═════ Records supplied

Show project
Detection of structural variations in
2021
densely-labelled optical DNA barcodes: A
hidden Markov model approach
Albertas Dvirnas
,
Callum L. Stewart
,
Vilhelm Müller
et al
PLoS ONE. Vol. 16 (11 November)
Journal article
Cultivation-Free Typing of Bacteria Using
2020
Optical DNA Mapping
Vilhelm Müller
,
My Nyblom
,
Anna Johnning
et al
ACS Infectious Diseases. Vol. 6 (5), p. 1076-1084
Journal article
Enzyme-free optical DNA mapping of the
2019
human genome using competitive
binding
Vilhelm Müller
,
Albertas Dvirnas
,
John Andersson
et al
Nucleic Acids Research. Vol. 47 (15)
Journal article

══════════

Every entry should be output again exactly as written.

Your response:
Show project
Detection of structural variations in
2021
densely-labelled optical DNA barcodes: A
hidden Markov model approach
Albertas Dvirnas
,
Callum L. Stewart
,
Vilhelm Müller
et al
PLoS ONE. Vol. 16 (11 November)
Journal article
Cultivation-Free Typing of Bacteria Using
2020
Optical DNA Mapping
Vilhelm Müller
,
My Nyblom
,
Anna Johnning
et al
ACS Infectious Diseases. Vol. 6 (5), p. 1076-1084
Journal article
Enzyme-free optical DNA mapping of the
2019
human genome using competitive
binding
Vilhelm Müller
,
Albertas Dvirnas
,
John Andersson
et al
Nucleic Acids Research. Vol. 47 (15)
Journal article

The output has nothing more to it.